/RST-ARM-GLM_-Research

Work on combining Logit model with an information granulation method for better interpretability

Primary LanguageR

RST-ARM-GLM_-Research


Machine learning interpretability is an important concept in the world of data analytics. How can we be able to trust the decisions made on our data by the models we employ on them. The research seeks to use Rough Sets which is an information granulation and feature selection method to sift through attributes of any dataset, then model the selected attributes using apirori association rule mining method to find objectives rule from the selected attributes. The main intention is to make the user see the kind of attribute sthe model is choosing for it's prediction purposes. The reserach starts off with laoding of the datasets and preprocessing them to ensure that the data is clean and free from errors or omissions. Preprocessing was the main hurdle in this research especially the kirogo datasets which had 30min interval weather reading. The structure of the datasets are as follows: Kirogo attributes were: Date/Time;RH(%),Temp(Degrees celcius), Rainfall Kariki attributes: Date, Min Temp,Avg Temp, Max Temp, Min humidiy, Max humidity, Avg humidity, windspeed, precipitation amount and rain factor.

Next I run sample machine learning models on the data set to get insights on the data, this is important as it will form the basis for comparing my proposed model performance against other the standard machine learning models. However the main purpose of the research is to show the link between interpretability via decision rules and weights used in a the Logit model for the Generalized linear model.

The project starts with preprocessing, this is important so as to make the data ready for modeling with our chosen models. Also involved during this process will be exploratory analysis of the data, this is necessary so as that we can see the various statistical distribution aspect of the data before making predictions on it.

This is followed by getting the required features for modelling on the data via the Rough Set feature selection method using greedy heuristic method. Feature selection is key in machine learning interpretability because through it only important features will be selected and this makes interpretability a bit more easier.

Next I run sample machine learning models on the data set to get insights on the data, this is important as it will form the basis for comparing my proposed model performance against other the standard machine learning models. However the main purpose of the research is to show the link between interpretability via decision rules and weights used in a the Logit model for the Generalized linear model.

The project starts with preprocessing, this is important so as to make the data ready for modeling with our chosen models. Also involved during this process will be exploratory analysis of the data, this is necessary so as that we can see the various statistical distribution aspect of the data before making predictions on it.

This is followed by getting the required features for modelling on the data via the Rough Set feature selection method using greedy heuristic method. Feature selection is key in machine learning interpretability because through it only important features will be selected and this makes interpretability a bit more easier.

Secondly from the deduced feature subset gotten by the Rough Set method in step one above, these features will passed through the association rule method to derive decision rules. The selection of rules will be based on the confidence and support metrics used to evaluate how good a rule is on the data it is operating on.
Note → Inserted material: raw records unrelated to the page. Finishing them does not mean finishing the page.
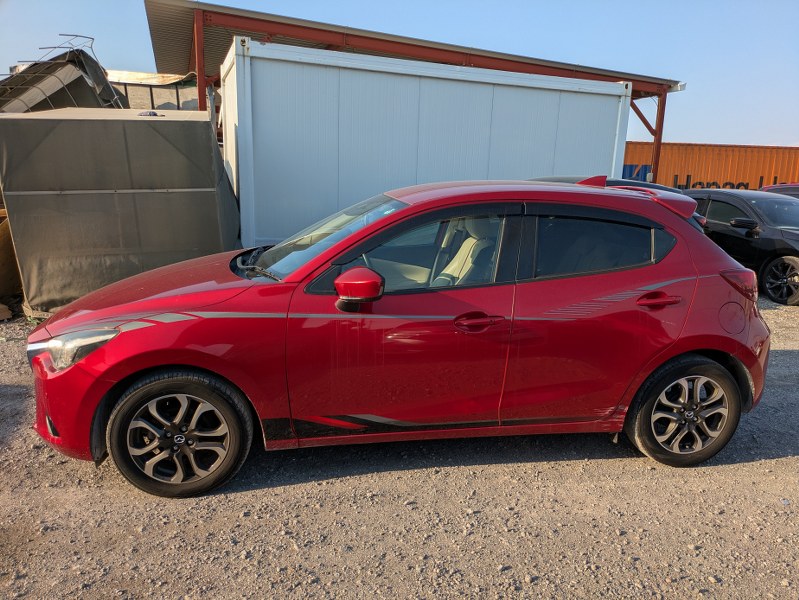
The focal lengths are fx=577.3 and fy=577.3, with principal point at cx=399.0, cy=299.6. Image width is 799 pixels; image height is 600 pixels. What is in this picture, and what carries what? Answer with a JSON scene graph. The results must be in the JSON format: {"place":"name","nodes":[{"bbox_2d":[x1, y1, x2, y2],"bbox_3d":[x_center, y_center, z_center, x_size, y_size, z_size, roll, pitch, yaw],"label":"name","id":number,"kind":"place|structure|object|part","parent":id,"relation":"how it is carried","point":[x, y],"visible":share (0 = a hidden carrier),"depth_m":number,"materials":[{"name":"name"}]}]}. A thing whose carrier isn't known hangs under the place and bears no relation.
{"place":"outdoors","nodes":[
{"label":"outdoors","id":0,"kind":"place"},
{"bbox_2d":[107,70,214,112],"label":"building","id":1,"kind":"structure","parent":0,"point":[180,94],"visible":0.25,"depth_m":14.91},
{"bbox_2d":[0,293,798,599],"label":"gravel ground","id":2,"kind":"structure","parent":0,"point":[779,460],"materials":[{"name":"grey gravel"}]},
{"bbox_2d":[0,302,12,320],"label":"wooden block","id":3,"kind":"object","parent":2,"relation":"on","point":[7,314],"visible":0.98,"depth_m":6.06,"materials":[{"name":"brown"}]},
{"bbox_2d":[0,211,22,312],"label":"wooden board","id":4,"kind":"object","parent":2,"relation":"on","point":[0,277],"visible":0.61,"depth_m":6.49,"materials":[{"name":"brown wood"}]},
{"bbox_2d":[0,107,243,316],"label":"tarpaulin cover","id":5,"kind":"object","parent":2,"relation":"on","point":[143,129],"visible":0.87,"depth_m":6.08,"materials":[{"name":"grey fabric"}]},
{"bbox_2d":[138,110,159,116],"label":"blue object","id":6,"kind":"object","parent":5,"relation":"on","point":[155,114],"visible":0.76,"depth_m":6.41,"materials":[{"name":"grey"}]},
{"bbox_2d":[27,179,777,498],"bbox_3d":[0.165,0.027,3.772,4.362,1.517,1.771,-2,14,-15],"label":"red car","id":7,"kind":"object","parent":2,"relation":"on","point":[695,346],"visible":0.98,"depth_m":3.07,"materials":[{"name":"red metal"}]},
{"label":"bumper","id":8,"kind":"part","parent":7,"relation":"part of","materials":[{"name":"red plastic"}]},
{"label":"headlight","id":9,"kind":"part","parent":7,"relation":"part of","materials":[{"name":"clear plastic"}]},
{"label":"hood","id":10,"kind":"part","parent":7,"relation":"part of","materials":[{"name":"red metal"}]},
{"label":"wheel","id":11,"kind":"part","parent":7,"relation":"part of","materials":[{"name":"black rubber"}]},
{"label":"wiper","id":12,"kind":"part","parent":7,"relation":"part of","materials":[{"name":"black"}]},
{"label":"windshield","id":13,"kind":"part","parent":7,"relation":"part of","materials":[{"name":"clear glass"}]},
{"label":"mirror","id":14,"kind":"part","parent":7,"relation":"part of","materials":[{"name":"red mirror"}]},
{"label":"front door window","id":15,"kind":"part","parent":7,"relation":"part of","materials":[{"name":"glass"}]},
{"label":"front door handle","id":16,"kind":"part","parent":7,"relation":"part of","materials":[{"name":"red metal"}]},
{"label":"door window","id":17,"kind":"part","parent":7,"relation":"part of","materials":[{"name":"glass"}]},
{"label":"door handle","id":18,"kind":"part","parent":7,"relation":"part of","materials":[{"name":"red metal"}]},
{"label":"wheel","id":19,"kind":"part","parent":7,"relation":"part of","materials":[{"name":"black rubber"}]},
{"label":"fuel filler door","id":20,"kind":"part","parent":7,"relation":"part of","materials":[{"name":"metal"}]},
{"label":"taillight","id":21,"kind":"part","parent":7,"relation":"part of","materials":[{"name":"red plastic"}]},
{"bbox_2d":[685,188,798,307],"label":"black car","id":22,"kind":"object","parent":2,"relation":"on","point":[749,241],"visible":0.73,"depth_m":8.39,"materials":[{"name":"black metal"}]},
{"label":"suv mirror","id":23,"kind":"part","parent":22,"relation":"part of","materials":[{"name":"black mirror"}]},
{"label":"suv wheel","id":24,"kind":"part","parent":22,"relation":"part of","materials":[{"name":"black rubber"}]},
{"bbox_2d":[0,0,798,147],"label":"sky","id":25,"kind":"structure","parent":0,"point":[531,2],"materials":[{"name":"blue"}]},
{"label":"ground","id":26,"kind":"structure","parent":0},
{"bbox_2d":[0,34,124,112],"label":"metal frame","id":27,"kind":"object","parent":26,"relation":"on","point":[99,78],"visible":0.52,"depth_m":9.24,"materials":[{"name":"grey metal"}]},
{"bbox_2d":[147,0,684,192],"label":"open shed","id":28,"kind":"structure","parent":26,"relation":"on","point":[633,79],"depth_m":13.11,"materials":[{"name":"metal"}]},
{"bbox_2d":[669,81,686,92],"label":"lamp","id":29,"kind":"object","parent":28,"relation":"attached to","point":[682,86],"visible":0.55,"depth_m":14.38,"materials":[{"name":"white"}]},
{"bbox_2d":[216,36,634,246],"bbox_3d":[0.345,-2.113,9.663,6.226,3.088,2.332,-2,14,-15],"label":"white container","id":30,"kind":"object","parent":26,"relation":"on","point":[590,106],"visible":0.79,"depth_m":8.25,"materials":[{"name":"white metal"}]},
{"bbox_2d":[531,175,674,192],"bbox_3d":[2.631,-1.140,8.148,3.448,1.213,1.562,-2,14,-15],"label":"dark car","id":31,"kind":"object","parent":26,"relation":"on","point":[660,187],"visible":0.06,"depth_m":7.71,"materials":[{"name":"black metal"}]},
{"bbox_2d":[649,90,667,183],"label":"steel post","id":32,"kind":"object","parent":26,"relation":"on","point":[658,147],"visible":0.49,"depth_m":15.68,"materials":[{"name":"red metal"}]},
{"bbox_2d":[623,142,798,190],"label":"shipping container","id":33,"kind":"object","parent":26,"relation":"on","point":[754,187],"visible":0.44,"depth_m":24.80,"materials":[{"name":"orange metal"}]},
{"bbox_2d":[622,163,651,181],"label":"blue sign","id":34,"kind":"object","parent":33,"relation":"attached to","point":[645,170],"visible":0.21,"depth_m":22.37,"materials":[{"name":"blue"}]},
{"bbox_2d":[760,182,798,198],"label":"red car","id":35,"kind":"object","parent":26,"relation":"on","point":[784,187],"visible":0.17,"depth_m":11.54,"materials":[{"name":"red metal"}]}
]}

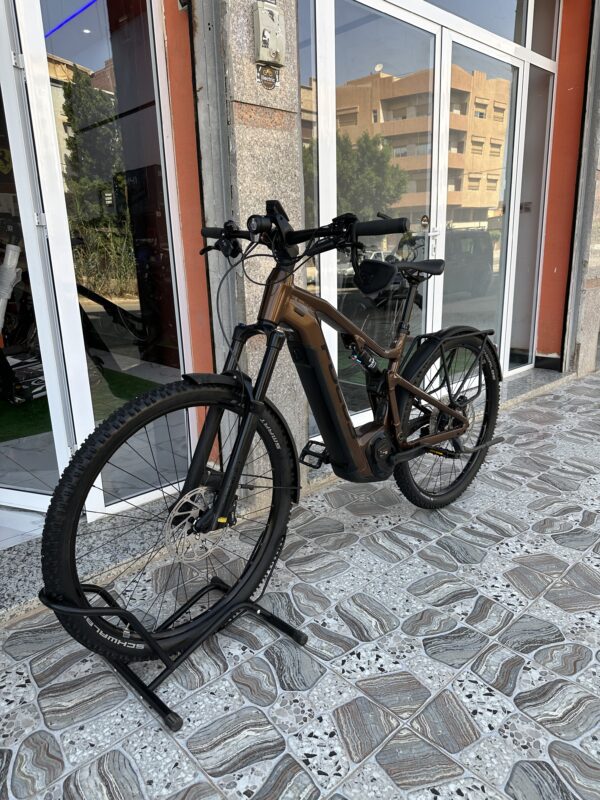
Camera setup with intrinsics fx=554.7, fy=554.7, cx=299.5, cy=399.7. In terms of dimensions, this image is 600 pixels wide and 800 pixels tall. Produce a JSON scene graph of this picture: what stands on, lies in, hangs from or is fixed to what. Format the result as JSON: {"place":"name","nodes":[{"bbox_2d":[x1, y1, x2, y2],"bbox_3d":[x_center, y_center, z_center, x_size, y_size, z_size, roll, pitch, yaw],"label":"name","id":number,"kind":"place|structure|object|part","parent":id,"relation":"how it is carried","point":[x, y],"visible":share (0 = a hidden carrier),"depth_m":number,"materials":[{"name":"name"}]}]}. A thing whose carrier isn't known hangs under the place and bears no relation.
{"place":"outdoors","nodes":[
{"label":"outdoors","id":0,"kind":"place"},
{"bbox_2d":[0,364,160,442],"label":"artificial grass","id":1,"kind":"structure","parent":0,"point":[45,410],"materials":[{"name":"green carpet"}]},
{"bbox_2d":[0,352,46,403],"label":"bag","id":2,"kind":"object","parent":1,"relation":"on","point":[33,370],"visible":0.57,"depth_m":3.66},
{"bbox_2d":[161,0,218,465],"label":"orange wall","id":3,"kind":"structure","parent":0,"point":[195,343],"depth_m":2.11,"materials":[{"name":"orange paint"}]},
{"bbox_2d":[193,0,306,501],"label":"stone pillar","id":4,"kind":"structure","parent":0,"point":[269,140],"depth_m":2.03,"materials":[{"name":"grey stone"}]},
{"bbox_2d":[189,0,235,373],"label":"metal shutter rail","id":5,"kind":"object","parent":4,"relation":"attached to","point":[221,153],"visible":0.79,"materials":[{"name":"metal"}]},
{"bbox_2d":[256,63,279,90],"bbox_3d":[-0.110,-1.128,1.942,0.109,0.086,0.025,-16,21,-42],"label":"sticker","id":6,"kind":"object","parent":4,"relation":"attached to","point":[269,84],"visible":0.97,"depth_m":1.94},
{"bbox_2d":[252,3,285,66],"bbox_3d":[-0.106,-1.261,1.921,0.116,0.188,0.078,-16,21,-42],"label":"electrical box","id":7,"kind":"object","parent":4,"relation":"attached to","point":[266,34],"visible":0.98,"depth_m":1.89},
{"bbox_2d":[0,362,599,799],"label":"tiled pavement","id":8,"kind":"structure","parent":0,"point":[475,684],"materials":[{"name":"grey tile"}]},
{"bbox_2d":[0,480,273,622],"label":"granite step","id":9,"kind":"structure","parent":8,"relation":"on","point":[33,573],"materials":[{"name":"grey stone"}]},
{"bbox_2d":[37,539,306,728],"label":"bicycle stand","id":10,"kind":"object","parent":8,"relation":"on","point":[139,684],"visible":0.6,"depth_m":1.47,"materials":[{"name":"black metal"}]},
{"bbox_2d":[43,196,504,678],"bbox_3d":[0.152,0.012,1.805,1.751,1.207,0.573,-16,21,-42],"label":"bicycle","id":11,"kind":"object","parent":10,"relation":"on","point":[445,434],"visible":0.99,"depth_m":1.56,"materials":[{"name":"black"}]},
{"label":"wheel","id":12,"kind":"part","parent":11,"relation":"part of","materials":[{"name":"black rubber"}]},
{"bbox_2d":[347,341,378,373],"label":"shock absorber","id":13,"kind":"object","parent":11,"relation":"attached to","point":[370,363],"visible":0.89,"depth_m":1.88,"materials":[{"name":"black metal"}]},
{"bbox_2d":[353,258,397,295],"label":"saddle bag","id":14,"kind":"object","parent":11,"relation":"attached to","point":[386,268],"visible":0.96,"depth_m":1.99,"materials":[{"name":"black fabric"}]},
{"label":"wheel","id":15,"kind":"part","parent":11,"relation":"part of","materials":[{"name":"black rubber"}]},
{"bbox_2d":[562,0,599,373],"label":"metal shutter rail","id":16,"kind":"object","parent":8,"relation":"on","point":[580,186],"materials":[{"name":"metal"}]},
{"bbox_2d":[0,0,599,559],"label":"building","id":17,"kind":"structure","parent":0,"point":[549,348],"depth_m":2.62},
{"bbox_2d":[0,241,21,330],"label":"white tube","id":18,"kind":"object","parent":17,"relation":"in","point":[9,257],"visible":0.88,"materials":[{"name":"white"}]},
{"bbox_2d":[0,0,74,515],"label":"glass door","id":19,"kind":"structure","parent":17,"relation":"in","point":[22,202],"depth_m":2.03,"materials":[{"name":"white glass"}]},
{"bbox_2d":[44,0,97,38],"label":"light","id":20,"kind":"object","parent":17,"relation":"attached to","point":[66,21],"visible":0.67,"depth_m":3.42,"materials":[{"name":"blue"}]},
{"bbox_2d":[20,0,191,513],"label":"glass door","id":21,"kind":"structure","parent":17,"relation":"in","point":[94,56],"depth_m":2.05,"materials":[{"name":"clear glass"}]},
{"bbox_2d":[297,0,322,430],"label":"window","id":22,"kind":"structure","parent":17,"relation":"in","point":[315,94],"depth_m":2.45,"materials":[{"name":"clear glass"}]},
{"bbox_2d":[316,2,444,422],"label":"glass door","id":23,"kind":"structure","parent":17,"relation":"in","point":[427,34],"depth_m":2.75,"materials":[{"name":"glass"}]},
{"bbox_2d":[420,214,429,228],"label":"door sticker","id":24,"kind":"object","parent":23,"relation":"attached to","point":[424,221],"visible":0.97,"depth_m":2.92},
{"bbox_2d":[419,0,528,48],"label":"transom window","id":25,"kind":"structure","parent":17,"relation":"in","point":[508,4],"depth_m":3.40,"materials":[{"name":"glass"}]},
{"bbox_2d":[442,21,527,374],"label":"glass door","id":26,"kind":"structure","parent":17,"relation":"in","point":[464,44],"depth_m":3.67,"materials":[{"name":"glass"}]},
{"bbox_2d":[508,15,557,368],"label":"glass panel","id":27,"kind":"structure","parent":17,"relation":"in","point":[529,98],"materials":[{"name":"clear glass"}]},
{"bbox_2d":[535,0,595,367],"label":"orange wall","id":28,"kind":"structure","parent":0,"point":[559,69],"depth_m":4.15,"materials":[{"name":"orange paint"}]},
{"bbox_2d":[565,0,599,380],"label":"stone pillar","id":29,"kind":"structure","parent":0,"point":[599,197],"depth_m":4.13,"materials":[{"name":"grey stone"}]}
]}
After deducing of the decision rules, a data frame containing the rules will be formulated and then Logit model for classification will be applied on to this rule data-frame. The rule data-frame will contain binary values representing the decision rules choose in step two above.

The decision rule data frame will be used on the logit model to model the decision variables based on the data set used.

The main work in this research will be finding the optimal rules, generating binary values from these rules, coercing them into a dataframe and running these rules on the Logit model. The consideration for using the multinomial model is also highly encouraged and will be done to test the viability of my proposed framework. The framework seeks to show how Rough Set theory can be used as a feature selection method for association rule mining methods.The research also seeks to show how interaction term detection done at the local level with Rough Set model without prior knowledge makes good interpretability metrics for the GLM model.GLM interpretability is through the interpretation of the weights of the features in the data it's working on. However, GLM assumes that interactions among the features are all similar regardless of the values of other features(C.Molnar, 2019), which in reality is not true as there are countless feature interactions in the data.

The decision rule data frame will be used on the logit model to model the decision variables based on the data set used. These deciison rules will be generated using the association rule mining method, here the main work will be tuning the model to get the optimal rules with high support and confidence that can be used for the weather prediction.